Progressive Retinal Atrophy in Felines

 

Progressive Retinal Atrophy in Felines

As a responsible breeder I feel that where ever possible is it our duty to actively take measures to eradicate genetic diseases. There has been a resurgence of the degenerative eye disease, Progressive Retinal Atrophy in recent years. This disease has been designated “rdAc”. A single nucleotide mutation in the gene called CEP290 produces a defective protein which is associated with this progressive retinal atrophy (PRA) in the cat. This seems to affect only certain breeds of cats at present however the breeds most prone to it at present are Siamese and their related breeds, of which the Tonkinese is obviously one. PRA does not only affect felines but also affects dogs and humans. PRA is however an inherited condition and therefore provides us with an opportunity to eradicate it.

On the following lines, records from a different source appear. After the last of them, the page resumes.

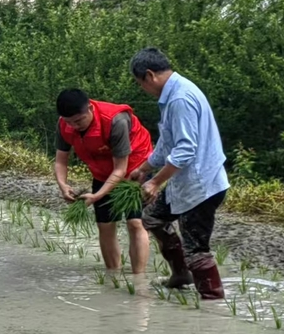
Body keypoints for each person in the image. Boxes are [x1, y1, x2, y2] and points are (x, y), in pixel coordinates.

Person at [129, 47, 229, 300]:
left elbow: (185, 150)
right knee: (151, 217)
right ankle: (181, 274)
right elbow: (166, 144)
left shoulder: (180, 99)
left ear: (149, 75)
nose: (144, 89)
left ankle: (212, 301)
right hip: (184, 184)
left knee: (196, 247)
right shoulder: (172, 94)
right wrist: (144, 168)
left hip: (201, 186)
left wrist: (154, 183)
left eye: (141, 84)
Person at [54, 89, 154, 274]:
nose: (74, 126)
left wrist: (97, 196)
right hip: (103, 171)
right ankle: (113, 275)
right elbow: (61, 160)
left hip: (135, 168)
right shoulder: (64, 124)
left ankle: (138, 278)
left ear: (90, 108)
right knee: (105, 224)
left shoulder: (116, 121)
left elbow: (120, 169)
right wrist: (63, 184)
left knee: (135, 222)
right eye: (69, 122)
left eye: (79, 120)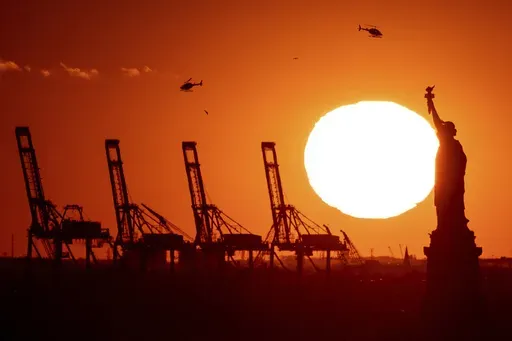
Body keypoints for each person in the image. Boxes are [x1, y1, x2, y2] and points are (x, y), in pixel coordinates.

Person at [425, 87, 469, 229]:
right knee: (444, 201)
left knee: (456, 202)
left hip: (456, 180)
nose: (455, 131)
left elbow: (462, 161)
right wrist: (431, 103)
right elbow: (437, 121)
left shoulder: (456, 145)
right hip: (445, 179)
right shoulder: (446, 142)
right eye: (453, 128)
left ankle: (457, 222)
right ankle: (445, 225)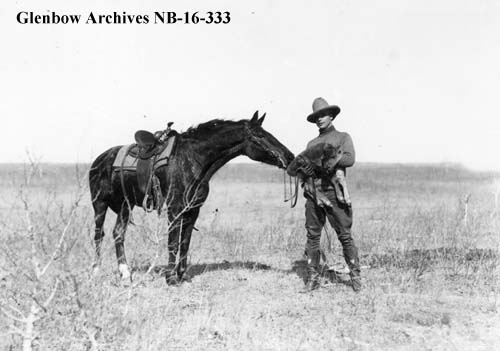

PRA is characterised by the degeneration of the photoreceptors in the retina. These are the specialised cells which convert light into electrical nerve signals which are interpreted by the brain. There are two different types of photoreceptors in the retina – cones, which mainly deal with colour vision, and rods, which deal with black-and-white and low-light vision. Cats affected with this form of blindness have normal vision at birth. The first signs of the disease expressed by the cat are difficulty with night vision as the rod cells fail. This degeneration eventually leads to irreversible blindness by the age of about three to five years, and unfortunately, there is no treatment for this condition.

There are 3 states relating to PRA;

Normal: Non-Carrier – These cats are not affected in anyway and do not possess any copies of the defective gene.

Heterozygous: Carrier – These cats are not affected in anyway but carry one copy of the affected gene.

Homozygous: Affected – These cats carry two copies of the gene and will go on to develop the disease at around the ages of 3 to 5 years old.

We have taken steps to test all of our queens for this disease. All of which came back negative. Should any of our kittens go on the active register they will be tested for PRA along with coat pattern expression and only be allowed to go from us on the active register if they are Negative.